* Provided records:
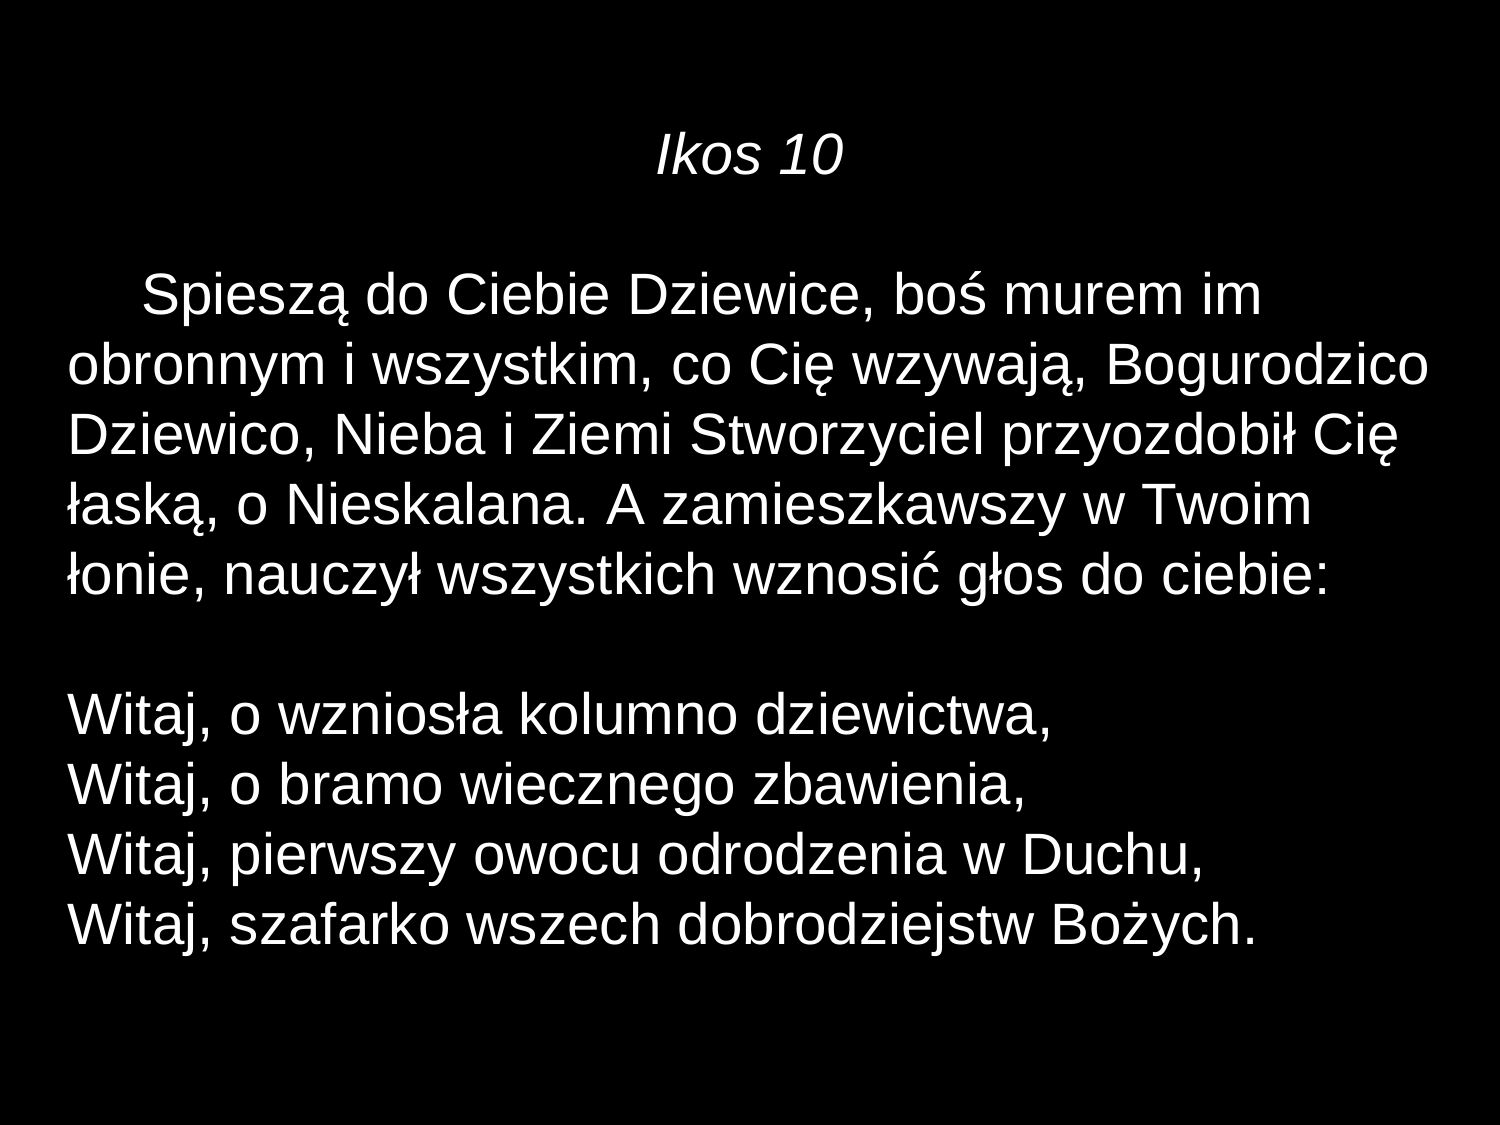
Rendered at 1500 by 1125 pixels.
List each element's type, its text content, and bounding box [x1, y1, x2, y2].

text_box Ikos 10 Spieszą do Ciebie Dziewice, boś murem im obronnym i wszystkim, co Cię wzywają, Bogurodzico Dziewico, Nieba i Ziemi Stworzyciel przyozdobił Cię łaską, o Nieskalana. A zamieszkawszy w Twoim łonie, nauczył wszystkich wznosić głos do ciebie: Witaj, o wzniosła kolumno dziewictwa, Witaj, o bramo wiecznego zbawienia, Witaj, pierwszy owocu odrodzenia w Duchu, Witaj, szafarko wszech dobrodziejstw Bożych. [53, 108, 1483, 964]
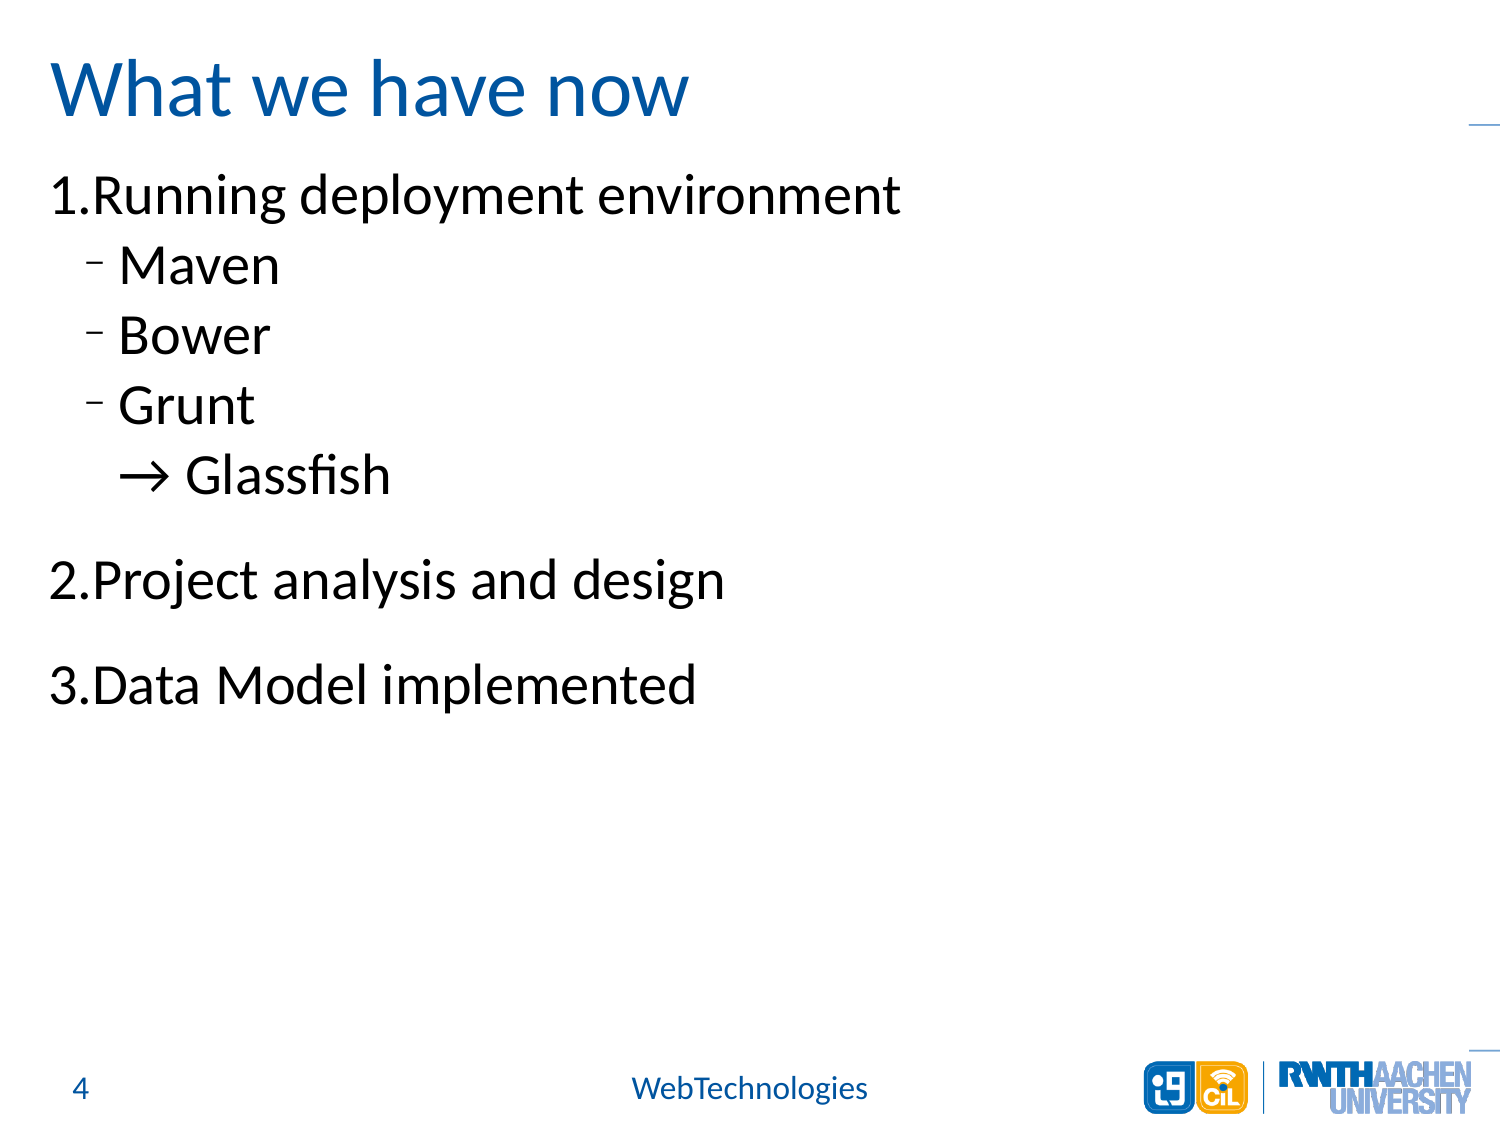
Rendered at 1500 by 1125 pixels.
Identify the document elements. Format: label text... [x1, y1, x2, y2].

text_box <Foliennummer> [57, 1058, 136, 1119]
text_box What we have now [35, 42, 1469, 125]
picture [1143, 1061, 1471, 1114]
text_box WebTechnologies [366, 1058, 1134, 1119]
text_box Running deployment environment Maven Bower Grunt → Glassfish Project analysis and design Data Model implemented [33, 149, 1469, 1035]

* The request:
Convert the entries above into a two-column CSV with the header row "instruction,result" and one row per entry. Put each entry's text in the instruction field and its answer in the result field, quote every field, replace line breaks with spaces, and leave out the pictures.

* Task output:
instruction,result
"Rendered at 1500 by 1125 pixels. List each element's type, its text content, and bounding box [x1, y1, x2, y2].","text_box Ikos 10 Spieszą do Ciebie Dziewice, boś murem im obronnym i wszystkim, co Cię wzywają, Bogurodzico Dziewico, Nieba i Ziemi Stworzyciel przyozdobił Cię łaską, o Nieskalana. A zamieszkawszy w Twoim łonie, nauczył wszystkich wznosić głos do ciebie: Witaj, o wzniosła kolumno dziewictwa, Witaj, o bramo wiecznego zbawienia, Witaj, pierwszy owocu odrodzenia w Duchu, Witaj, szafarko wszech dobrodziejstw Bożych. [53, 108, 1483, 964]"
"Rendered at 1500 by 1125 pixels. Identify the document elements. Format: label text... [x1, y1, x2, y2].","text_box <Foliennummer> [57, 1058, 136, 1119] text_box What we have now [35, 42, 1469, 125] picture [1143, 1061, 1471, 1114] text_box WebTechnologies [366, 1058, 1134, 1119] text_box Running deployment environment Maven Bower Grunt → Glassfish Project analysis and design Data Model implemented [33, 149, 1469, 1035]"